Still, he said it is a growing concern, particularly for young people.

"When you upload things to a personal Web page or a social networking site like MySpace, you lose control over it," he said. "It's sitting on someone's server somewhere."

Even Google's Web search features include "cached" links, snapshots of old Web pages, Smolek said.

Last month, the mother of a Texas teenager filed a $30 million lawsuit against MySpace.com, one of the largest online networking services that allows users to set up personal profiles. The 14-year-old was allegedly assaulted by a man she met on MySpace.

MySpace officials announced changes to its policies. Adult users are now unable to join the friends' lists of those 16 or younger without knowing that youth's e-mail address or full name. The measure, MySpace officials said, would prevent adults from accessing personal information from Web pages of underage users.
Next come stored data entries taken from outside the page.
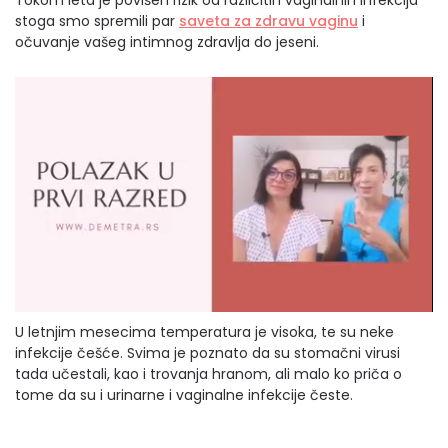
stoga smo spremili par
saveta za zdravu vaginu
i
očuvanje vašeg intimnog zdravlja do jeseni.
U letnjim mesecima temperatura je visoka, te su neke
infekcije češće. Svima je poznato da su stomačni virusi
tada učestali, kao i trovanja hranom, ali malo ko priča o
tome da su i urinarne i vaginalne infekcije česte.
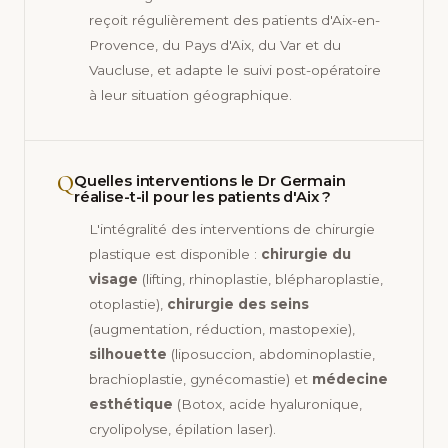
reçoit régulièrement des patients d'Aix-en-
Provence, du Pays d'Aix, du Var et du
Vaucluse, et adapte le suivi post-opératoire
à leur situation géographique.
Q
Quelles interventions le Dr Germain
réalise-t-il pour les patients d'Aix ?
L'intégralité des interventions de chirurgie
plastique est disponible :
chirurgie du
visage
(lifting, rhinoplastie, blépharoplastie,
otoplastie),
chirurgie des seins
(augmentation, réduction, mastopexie),
silhouette
(liposuccion, abdominoplastie,
brachioplastie, gynécomastie) et
médecine
esthétique
(Botox, acide hyaluronique,
cryolipolyse, épilation laser).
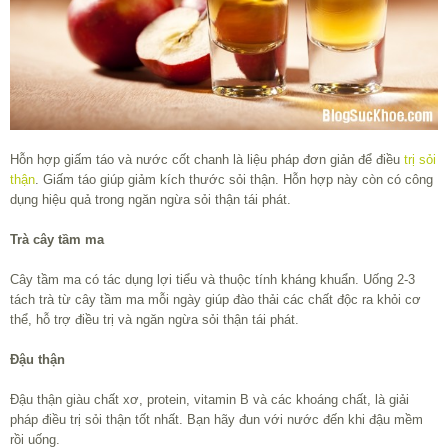
Hỗn hợp giấm táo và nước cốt chanh là liệu pháp đơn giản để điều
trị sỏi
thận
. Giấm táo giúp giảm kích thước sỏi thận. Hỗn hợp này còn có công
dụng hiệu quả trong ngăn ngừa sỏi thận tái phát.
Trà cây tầm ma
Cây tầm ma có tác dụng lợi tiểu và thuộc tính kháng khuẩn. Uống 2-3
tách trà từ cây tầm ma mỗi ngày giúp đào thải các chất độc ra khỏi cơ
thể, hỗ trợ điều trị và ngăn ngừa sỏi thận tái phát.
Đậu thận
Đậu thận giàu chất xơ, protein, vitamin B và các khoáng chất, là giải
pháp điều trị sỏi thận tốt nhất. Bạn hãy đun với nước đến khi đậu mềm
rồi uống.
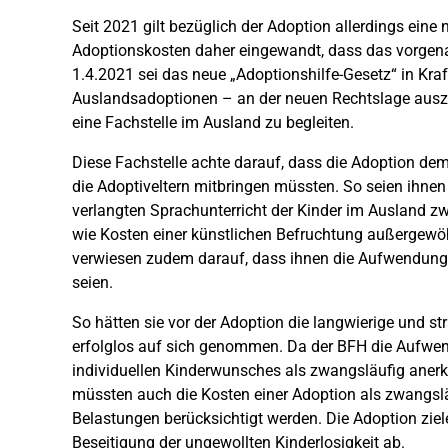
Seit 2021 gilt bezüglich der Adoption allerdings ein
Adoptionskosten daher eingewandt, dass das vorgenan
1.4.2021 sei das neue „Adoptionshilfe-Gesetz“ in Kr
Auslandsadoptionen – an der neuen Rechtslage ausz
eine Fachstelle im Ausland zu begleiten.
Diese Fachstelle achte darauf, dass die Adoption de
die Adoptiveltern mitbringen müssten. So seien ihnen 
verlangten Sprachunterricht der Kinder im Ausland z
wie Kosten einer künstlichen Befruchtung außergewö
verwiesen zudem darauf, dass ihnen die Aufwendun
seien.
So hätten sie vor der Adoption die langwierige und s
erfolglos auf sich genommen. Da der BFH die Aufwen
individuellen Kinderwunsches als zwangsläufig anerk
müssten auch die Kosten einer Adoption als zwangslä
Belastungen berücksichtigt werden. Die Adoption ziel
Beseitigung der ungewollten Kinderlosigkeit ab.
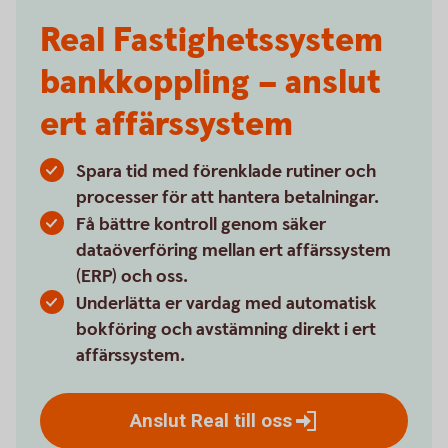
Real Fastighetssystem
bankkoppling – anslut
ert affärssystem
Spara tid med förenklade rutiner och
processer för att hantera betalningar.
Få bättre kontroll genom säker
dataöverföring mellan ert affärssystem
(ERP) och oss.
Underlätta er vardag med automatisk
bokföring och avstämning direkt i ert
affärssystem.
Anslut Real till
oss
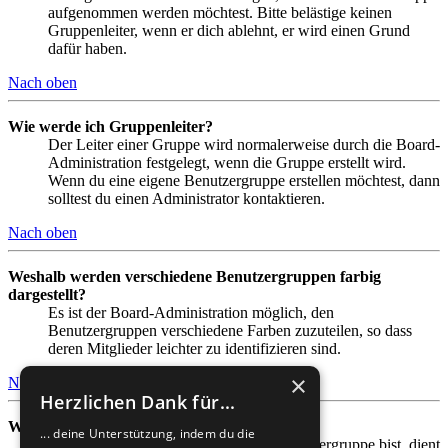
aufgenommen werden möchtest. Bitte belästige keinen
Gruppenleiter, wenn er dich ablehnt, er wird einen Grund
dafür haben.
Nach oben
Wie werde ich Gruppenleiter?
Der Leiter einer Gruppe wird normalerweise durch die Board-
Administration festgelegt, wenn die Gruppe erstellt wird.
Wenn du eine eigene Benutzergruppe erstellen möchtest, dann
solltest du einen Administrator kontaktieren.
Nach oben
Weshalb werden verschiedene Benutzergruppen farbig
dargestellt?
Es ist der Board-Administration möglich, den
Benutzergruppen verschiedene Farben zuzuteilen, so dass
deren Mitglieder leichter zu identifizieren sind.
×
Nach oben
Herzlichen Dank für...
Was ist eine Hauptgruppe?
... deine Unterstützung, indem du die
Wenn du Mitglied in mehr als einer Benutzergruppe bist, dient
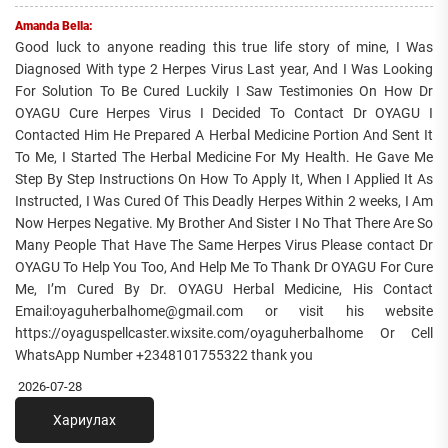
Amanda Bella:
Good luck to anyone reading this true life story of mine, I Was
Diagnosed With type 2 Herpes Virus Last year, And I Was Looking
For Solution To Be Cured Luckily I Saw Testimonies On How Dr
OYAGU Cure Herpes Virus I Decided To Contact Dr OYAGU I
Contacted Him He Prepared A Herbal Medicine Portion And Sent It
To Me, I Started The Herbal Medicine For My Health. He Gave Me
Step By Step Instructions On How To Apply It, When I Applied It As
Instructed, I Was Cured Of This Deadly Herpes Within 2 weeks, I Am
Now Herpes Negative. My Brother And Sister I No That There Are So
Many People That Have The Same Herpes Virus Please contact Dr
OYAGU To Help You Too, And Help Me To Thank Dr OYAGU For Cure
Me, I’m Cured By Dr. OYAGU Herbal Medicine, His Contact
Email:oyaguherbalhome@gmail.com or visit his website
https://oyaguspellcaster.wixsite.com/oyaguherbalhome Or Cell
WhatsApp Number +2348101755322 thank you
2026-07-28
Хариулах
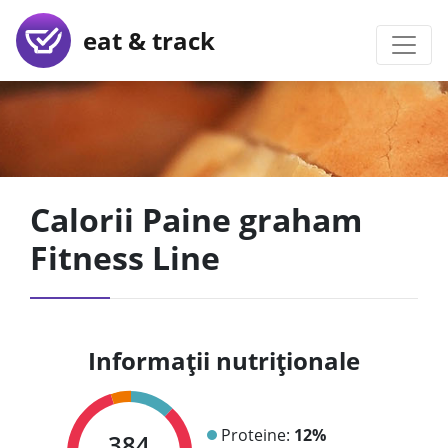
eat & track
Calorii Paine graham
Fitness Line
Informații nutriționale
Proteine:
12%
384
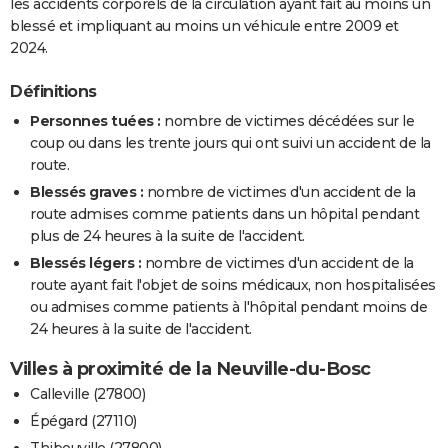
les accidents corporels de la circulation ayant fait au moins un
blessé et impliquant au moins un véhicule entre 2009 et
2024.
Définitions
Personnes tuées :
nombre de victimes décédées sur le
coup ou dans les trente jours qui ont suivi un accident de la
route.
Blessés graves :
nombre de victimes d'un accident de la
route admises comme patients dans un hôpital pendant
plus de 24 heures à la suite de l'accident.
Blessés légers :
nombre de victimes d'un accident de la
route ayant fait l'objet de soins médicaux, non hospitalisées
ou admises comme patients à l'hôpital pendant moins de
24 heures à la suite de l'accident.
Villes à proximité de la Neuville-du-Bosc
Calleville (27800)
Épégard (27110)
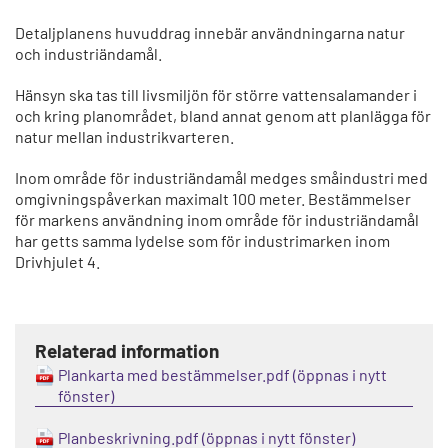
Detaljplanens huvuddrag innebär användningarna natur
och industriändamål.
Hänsyn ska tas till livsmiljön för större vattensalamander i
och kring planområdet, bland annat genom att planlägga för
natur mellan industrikvarteren.
Inom område för industriändamål medges småindustri med
omgivningspåverkan maximalt 100 meter. Bestämmelser
för markens användning inom område för industriändamål
har getts samma lydelse som för industrimarken inom
Drivhjulet 4.
Relaterad information
Plankarta med bestämmelser.pdf
Planbeskrivning.pdf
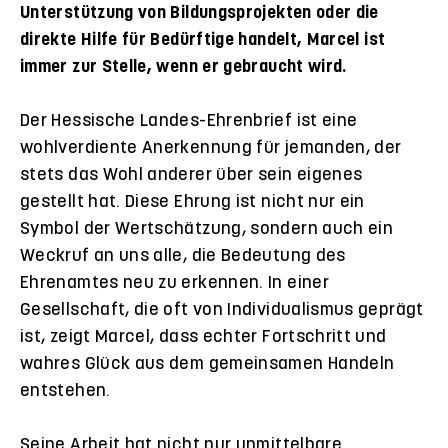
Unterstützung von Bildungsprojekten oder die
direkte Hilfe für Bedürftige handelt, Marcel ist
immer zur Stelle, wenn er gebraucht wird.
Der Hessische Landes-Ehrenbrief ist eine
wohlverdiente Anerkennung für jemanden, der
stets das Wohl anderer über sein eigenes
gestellt hat. Diese Ehrung ist nicht nur ein
Symbol der Wertschätzung, sondern auch ein
Weckruf an uns alle, die Bedeutung des
Ehrenamtes neu zu erkennen. In einer
Gesellschaft, die oft von Individualismus geprägt
ist, zeigt Marcel, dass echter Fortschritt und
wahres Glück aus dem gemeinsamen Handeln
entstehen.
Seine Arbeit hat nicht nur unmittelbare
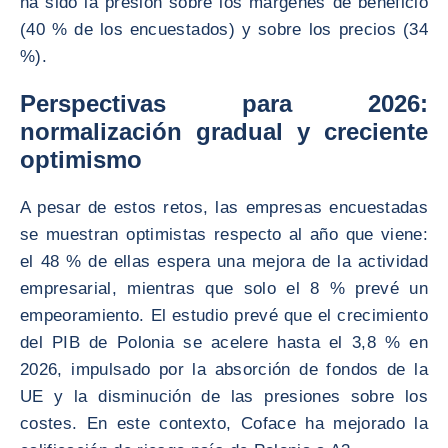
ha sido la presión sobre los márgenes de beneficio
(40 % de los encuestados) y sobre los precios (34
%).
Perspectivas para 2026:
normalización gradual y creciente
optimismo
A pesar de estos retos, las empresas encuestadas
se muestran optimistas respecto al año que viene:
el 48 % de ellas espera una mejora de la actividad
empresarial, mientras que solo el 8 % prevé un
empeoramiento. El estudio prevé que el crecimiento
del PIB de Polonia se acelere hasta el 3,8 % en
2026, impulsado por la absorción de fondos de la
UE y la disminución de las presiones sobre los
costes. En este contexto, Coface ha mejorado la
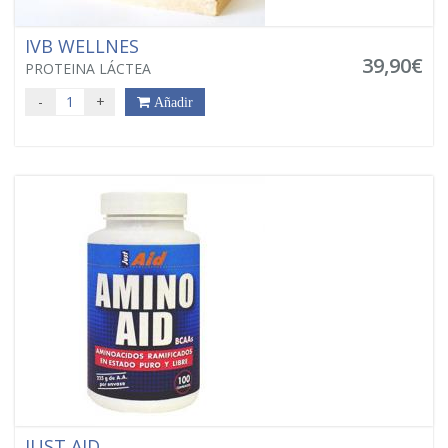
IVB WELLNES
39,90€
PROTEINA LÁCTEA
-
+
Añadir
JUST AID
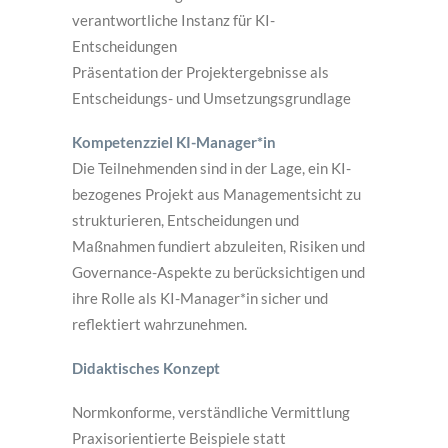
verantwortliche Instanz für KI-
Entscheidungen
Präsentation der Projektergebnisse als
Entscheidungs- und Umsetzungsgrundlage
Kompetenzziel KI-Manager*in
Die Teilnehmenden sind in der Lage, ein KI-
bezogenes Projekt aus Managementsicht zu
strukturieren, Entscheidungen und
Maßnahmen fundiert abzuleiten, Risiken und
Governance-Aspekte zu berücksichtigen und
ihre Rolle als KI-Manager*in sicher und
reflektiert wahrzunehmen.
Didaktisches Konzept
Normkonforme, verständliche Vermittlung
Praxisorientierte Beispiele statt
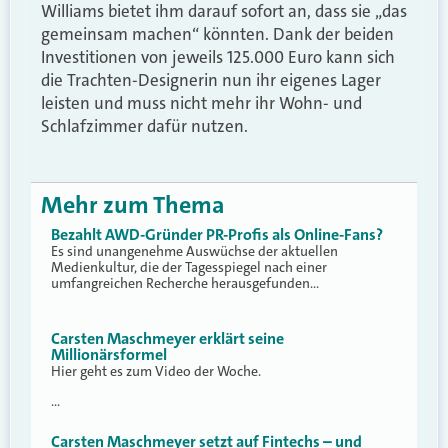
Williams bietet ihm darauf sofort an, dass sie „das
gemeinsam machen“ könnten. Dank der beiden
Investitionen von jeweils 125.000 Euro kann sich
die Trachten-Designerin nun ihr eigenes Lager
leisten und muss nicht mehr ihr Wohn- und
Schlafzimmer dafür nutzen.
Mehr zum Thema
Bezahlt AWD-Gründer PR-Profis als Online-Fans?
Es sind unangenehme Auswüchse der aktuellen
Medienkultur, die der Tagesspiegel nach einer
umfangreichen Recherche herausgefunden…
Carsten Maschmeyer erklärt seine
Millionärsformel
Hier geht es zum Video der Woche.
…
Carsten Maschmeyer setzt auf Fintechs – und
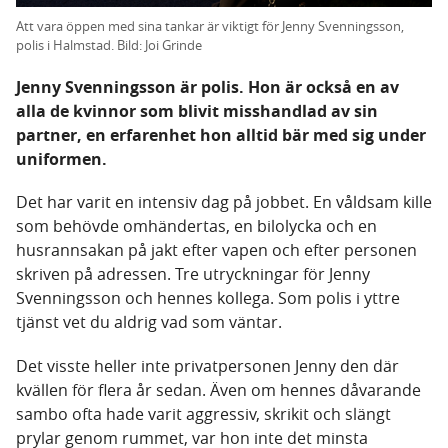
Att vara öppen med sina tankar är viktigt för Jenny Svenningsson,
polis i Halmstad. Bild: Joi Grinde
Jenny Svenningsson är polis. Hon är också en av
alla de kvinnor som blivit misshandlad av sin
partner, en erfarenhet hon alltid bär med sig under
uniformen.
Det har varit en intensiv dag på jobbet. En våldsam kille
som behövde omhändertas, en bilolycka och en
husrannsakan på jakt efter vapen och efter personen
skriven på adressen. Tre utryckningar för Jenny
Svenningsson och hennes kollega. Som polis i yttre
tjänst vet du aldrig vad som väntar.
Det visste heller inte privatpersonen Jenny den där
kvällen för flera år sedan. Även om hennes dåvarande
sambo ofta hade varit aggressiv, skrikit och slängt
prylar genom rummet, var hon inte det minsta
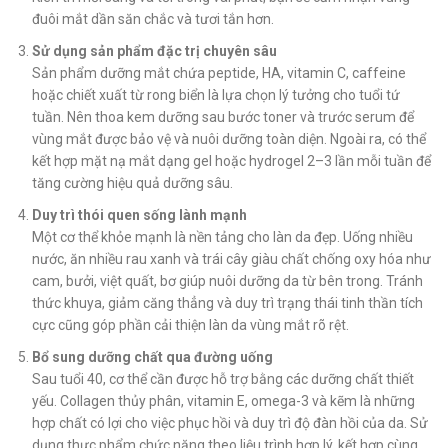
đuôi mắt dần săn chắc và tươi tắn hơn.
Sử dụng sản phẩm đặc trị chuyên sâu
Sản phẩm dưỡng mắt chứa peptide, HA, vitamin C, caffeine
hoặc chiết xuất từ rong biển là lựa chọn lý tưởng cho tuổi tứ
tuần. Nên thoa kem dưỡng sau bước toner và trước serum để
vùng mắt được bảo vệ và nuôi dưỡng toàn diện. Ngoài ra, có thể
kết hợp mặt nạ mắt dạng gel hoặc hydrogel 2–3 lần mỗi tuần để
tăng cường hiệu quả dưỡng sâu.
Duy trì thói quen sống lành mạnh
Một cơ thể khỏe mạnh là nền tảng cho làn da đẹp. Uống nhiều
nước, ăn nhiều rau xanh và trái cây giàu chất chống oxy hóa như
cam, bưởi, việt quất, bơ giúp nuôi dưỡng da từ bên trong. Tránh
thức khuya, giảm căng thẳng và duy trì trạng thái tinh thần tích
cực cũng góp phần cải thiện làn da vùng mắt rõ rệt.
Bổ sung dưỡng chất qua đường uống
Sau tuổi 40, cơ thể cần được hỗ trợ bằng các dưỡng chất thiết
yếu. Collagen thủy phân, vitamin E, omega-3 và kẽm là những
hợp chất có lợi cho việc phục hồi và duy trì độ đàn hồi của da. Sử
dụng thực phẩm chức năng theo liệu trình hợp lý, kết hợp cùng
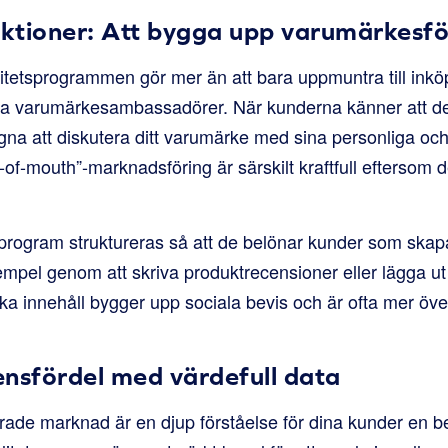
ktioner: Att bygga upp varumärkesf
litetsprogrammen gör mer än att bara uppmuntra till inkö
iska varumärkesambassadörer. När kunderna känner att de 
na att diskutera ditt varumärke med sina personliga och
of-mouth”-marknadsföring är särskilt kraftfull eftersom
rogram struktureras så att de belönar kunder som skap
xempel genom att skriva produktrecensioner eller lägga ut
ska innehåll bygger upp sociala bevis och är ofta mer öv
ensfördel med värdefull data
ade marknad är en djup förståelse för dina kunder en 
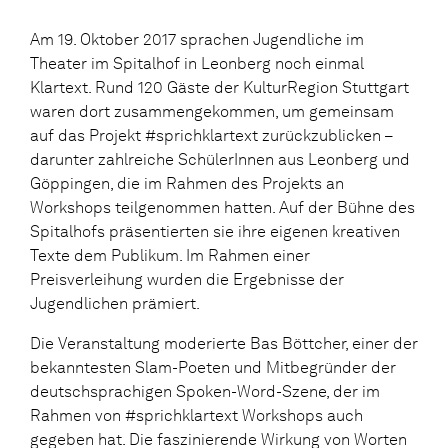
Am 19. Oktober 2017 sprachen Jugendliche im
Theater im Spitalhof in Leonberg noch einmal
Klartext. Rund 120 Gäste der KulturRegion Stuttgart
waren dort zusammengekommen, um gemeinsam
auf das Projekt #sprichklartext zurückzublicken –
darunter zahlreiche SchülerInnen aus Leonberg und
Göppingen, die im Rahmen des Projekts an
Workshops teilgenommen hatten. Auf der Bühne des
Spitalhofs präsentierten sie ihre eigenen kreativen
Texte dem Publikum. Im Rahmen einer
Preisverleihung wurden die Ergebnisse der
Jugendlichen prämiert.
Die Veranstaltung moderierte Bas Böttcher, einer der
bekanntesten Slam-Poeten und Mitbegründer der
deutschsprachigen Spoken-Word-Szene, der im
Rahmen von #sprichklartext Workshops auch
gegeben hat. Die faszinierende Wirkung von Worten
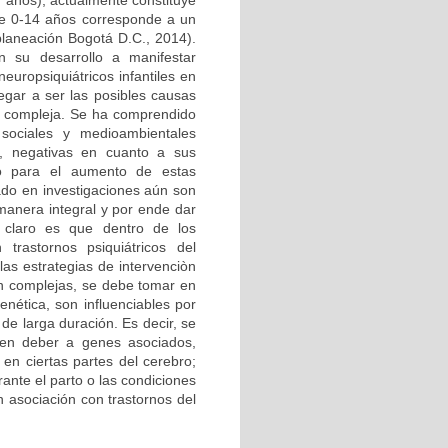
7 años), actualmente constituye
de 0-14 años corresponde a un
planeación Bogotá D.C., 2014).
n su desarrollo a manifestar
uropsiquiátricos infantiles en
egar a ser las posibles causas
te compleja. Se ha comprendido
sociales y medioambientales
s, negativas en cuanto a sus
go para el aumento de estas
zado en investigaciones aún son
anera integral y por ende dar
o claro es que dentro de los
trastornos psiquiátricos del
as estrategias de intervenciòn
tan complejas, se debe tomar en
enética, son influenciables por
de larga duración. Es decir, se
en deber a genes asociados,
 en ciertas partes del cerebro;
ante el parto o las condiciones
 asociación con trastornos del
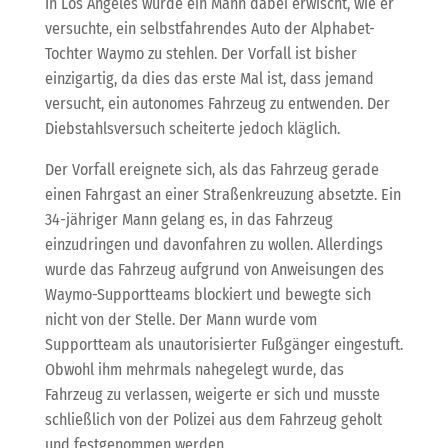
In Los Angeles wurde ein Mann dabei erwischt, wie er
versuchte, ein selbstfahrendes Auto der Alphabet-
Tochter Waymo zu stehlen. Der Vorfall ist bisher
einzigartig, da dies das erste Mal ist, dass jemand
versucht, ein autonomes Fahrzeug zu entwenden. Der
Diebstahlsversuch scheiterte jedoch kläglich.
Der Vorfall ereignete sich, als das Fahrzeug gerade
einen Fahrgast an einer Straßenkreuzung absetzte. Ein
34-jähriger Mann gelang es, in das Fahrzeug
einzudringen und davonfahren zu wollen. Allerdings
wurde das Fahrzeug aufgrund von Anweisungen des
Waymo-Supportteams blockiert und bewegte sich
nicht von der Stelle. Der Mann wurde vom
Supportteam als unautorisierter Fußgänger eingestuft.
Obwohl ihm mehrmals nahegelegt wurde, das
Fahrzeug zu verlassen, weigerte er sich und musste
schließlich von der Polizei aus dem Fahrzeug geholt
und festgenommen werden.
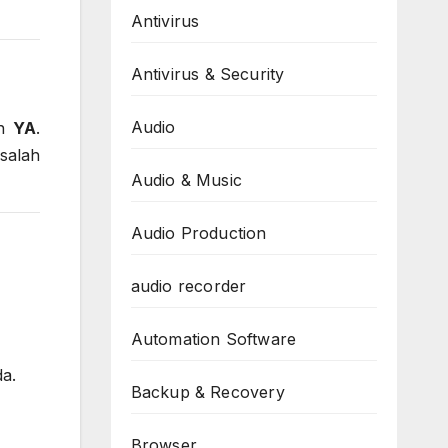
Antivirus
Antivirus & Security
Audio
ah
YA
.
asalah
Audio & Music
Audio Production
audio recorder
Automation Software
da.
Backup & Recovery
Browser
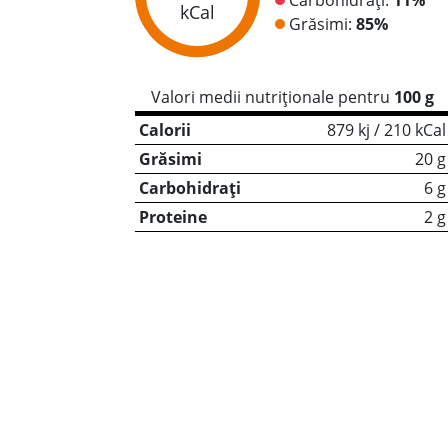
kCal
Grăsimi:
85%
Valori medii nutriționale pentru
100 g
Calorii
879 kj / 210 kCal
Grăsimi
20 g
Carbohidrați
6 g
Proteine
2 g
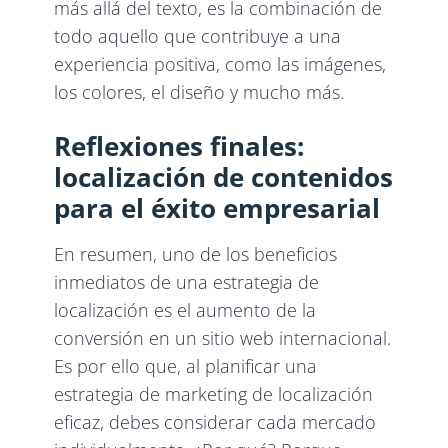
más allá del texto, es la combinación de
todo aquello que contribuye a una
experiencia positiva, como las imágenes,
los colores, el diseño y mucho más.
Reflexiones finales:
localización de contenidos
para el éxito empresarial
En resumen, uno de los beneficios
inmediatos de una estrategia de
localización es el aumento de la
conversión en un sitio web internacional.
Es por ello que, al planificar una
estrategia de marketing de localización
eficaz, debes considerar cada mercado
Kelsey Snow, 17, of Smithsburg, said she never posts personal information on her MySpace page. Snow said she's seen high-schoolers post photos of themselves scantily clad, drinking and doing drugs.

"I see a lot of that," Kelsey said. "It's kind of stupid."

Ian said he joined MySpace to "find people to hang out with." But he said the people he socializes with online are students who attend his school or are teens from other high schools. He said he was surprised by some of the things he's seen on teen Web pages.

"They don't realize (the danger) until someone starts stalking them," Ian said.

Last week News Corp., the company that owns MySpace.com launched a multimillion-dollar online safety campaign featuring Kiefer Sutherland, the star of Fox's "24." News Corp. plans to use the Internet and TV ads to offer safety tips to teens and parents.

Tips are available at www.commonsense.com.